Fresh Lady Fern shoots are small works-of-art
We tasted plenty of interesting things, including Wood Sorrel, Siberian Miners' Lettuce, and Indian Plum tree leaves. We were too early for most mushrooms, and way too early for berries, but we talked about them, and Leslie & I are already scheduled to go on a Berry Foraging trip with Langdon on Bainbridge Island in July.
One thing to keep in mind about foraging is that most plants, like Stinging Nettles, are only "in season" for a short time. At a certain stage of growth, many plants lose their flavor, tenderness, and/or become bitter/toxic. Keeping that in mind, realize you might find certain things growing past their prime, but don't be tempted to pick them unless you know they are "safe".
As scary as these warnings might sound, do not be afraid of the young Stinging Nettles you find growing early in springtime; once cooked they are completely edible, full of flavor and high in nutrients, including protein.
Langdon explained to us how to make Stinging Nettle Pesto, which he freezes in ice cube trays so that despite their short season, they can be enjoyed all year 'round.
"All year 'round". A preserver's anthem. Definitely music to my ears.
And now back to the ferns...
Some ferns are toxic so do your homework first!
Soak fern shoots, then remove brown chaff before cooking or pickling
Once cleaned up and trimmed, you can blanch, cook or pickle as desired.

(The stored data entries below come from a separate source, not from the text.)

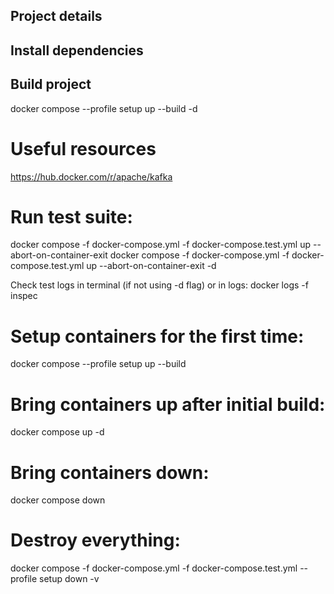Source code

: ## Project details
## Install dependencies
## Build project
docker compose --profile setup up --build -d

# Useful resources
https://hub.docker.com/r/apache/kafka

# Run test suite:
docker compose -f docker-compose.yml -f docker-compose.test.yml up --abort-on-container-exit 
docker compose -f docker-compose.yml -f docker-compose.test.yml up --abort-on-container-exit -d

Check test logs in terminal (if not using -d flag) or in logs: docker logs -f inspec

# Setup containers for the first time:
docker compose --profile setup up --build

# Bring containers up after initial build:
docker compose up -d

# Bring containers down:
docker compose down

# Destroy everything:
docker compose -f docker-compose.yml -f docker-compose.test.yml --profile setup down -v

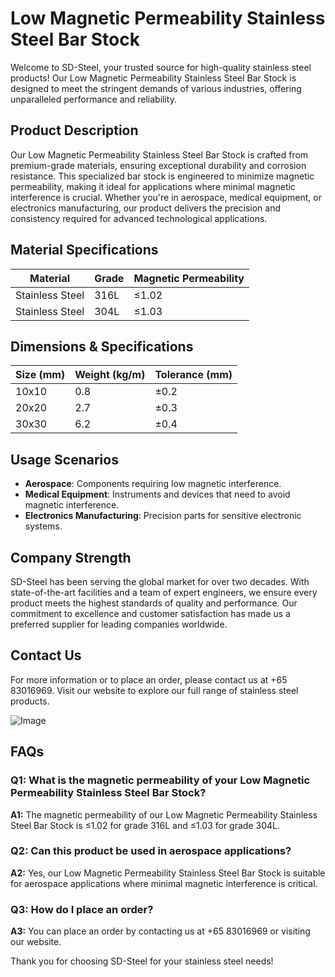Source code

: # Low Magnetic Permeability Stainless Steel Bar Stock

Welcome to SD-Steel, your trusted source for high-quality stainless steel products! Our Low Magnetic Permeability Stainless Steel Bar Stock is designed to meet the stringent demands of various industries, offering unparalleled performance and reliability.

## Product Description

Our Low Magnetic Permeability Stainless Steel Bar Stock is crafted from premium-grade materials, ensuring exceptional durability and corrosion resistance. This specialized bar stock is engineered to minimize magnetic permeability, making it ideal for applications where minimal magnetic interference is crucial. Whether you're in aerospace, medical equipment, or electronics manufacturing, our product delivers the precision and consistency required for advanced technological applications.

## Material Specifications

| **Material** | **Grade** | **Magnetic Permeability** |
|--------------|-----------|--------------------------|
| Stainless Steel | 316L      | ≤1.02                    |
| Stainless Steel | 304L      | ≤1.03                    |

## Dimensions & Specifications

| **Size (mm)** | **Weight (kg/m)** | **Tolerance (mm)** |
|---------------|--------------------|--------------------|
| 10x10         | 0.8                | ±0.2               |
| 20x20         | 2.7                | ±0.3               |
| 30x30         | 6.2                | ±0.4               |

## Usage Scenarios

- **Aerospace**: Components requiring low magnetic interference.
- **Medical Equipment**: Instruments and devices that need to avoid magnetic interference.
- **Electronics Manufacturing**: Precision parts for sensitive electronic systems.

## Company Strength

SD-Steel has been serving the global market for over two decades. With state-of-the-art facilities and a team of expert engineers, we ensure every product meets the highest standards of quality and performance. Our commitment to excellence and customer satisfaction has made us a preferred supplier for leading companies worldwide.

## Contact Us

For more information or to place an order, please contact us at +65 83016969. Visit our website to explore our full range of stainless steel products.

![Image](https://github.com/user-attachments/assets/2567258e-e124-4816-932d-1809bd27ef0b)

## FAQs

### Q1: What is the magnetic permeability of your Low Magnetic Permeability Stainless Steel Bar Stock?
**A1:** The magnetic permeability of our Low Magnetic Permeability Stainless Steel Bar Stock is ≤1.02 for grade 316L and ≤1.03 for grade 304L.

### Q2: Can this product be used in aerospace applications?
**A2:** Yes, our Low Magnetic Permeability Stainless Steel Bar Stock is suitable for aerospace applications where minimal magnetic interference is critical.

### Q3: How do I place an order?
**A3:** You can place an order by contacting us at +65 83016969 or visiting our website.

Thank you for choosing SD-Steel for your stainless steel needs!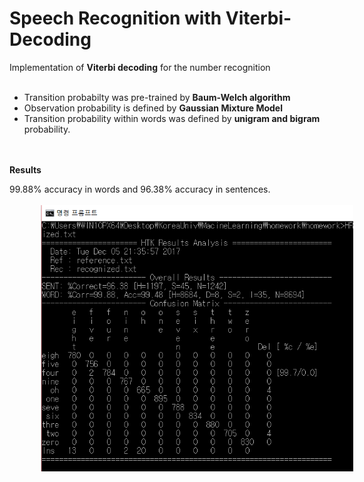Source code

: Speech Recognition with Viterbi-Decoding
===============

Implementation of **Viterbi decoding** for the number recognition<br><br>

* Transition probabilty was pre-trained by **Baum-Welch algorithm**
* Observation probability is defined by **Gaussian Mixture Model**
* Transition probability within words was defined by **unigram and bigram** probability.

<br><br>**Results**<br>

99.88% accuracy in words and 96.38% accuracy in sentences.<br><br>
<img src="./speech_recognition/results.png" width = "500" style = "margin-left:50px">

This foraging thing lends itself very nicely to preserving, or as Langdon appropriately calls it "wild preserving". I couldn't wait to do my own wild preserving, so I jumped in with both feet and pickled some fiddlehead-shaped shoots of Lady ferns. Super fun!
For my Pickled Fiddlehead Ferns I started with a basic brine: equal parts water & distilled white vinegar -- with a little sugar, a bit of sea salt, mustard seeds, peppercorns and dill seed. Heat the mixture only until it boils, then stir to dissolve the sugar. Keep the brine warm over low heat.
Then I tightly packed the clean hot jars full of fiddleheads (which I had pre-boiled for 10 minutes, then drained.) I added slivers of fresh garlic to the packed jars, filled them with hot brine, placed a sealing lid & screw-on band on the jars, and processed them in a boiling water bath for 10 minutes.
That's it. Pretty simple.
Now I have a wild & tasty way to garnish salads and antipasto platters, martinis & Bloody Marys.
Pickled Fiddleheads taste a bit like pickled asparagus!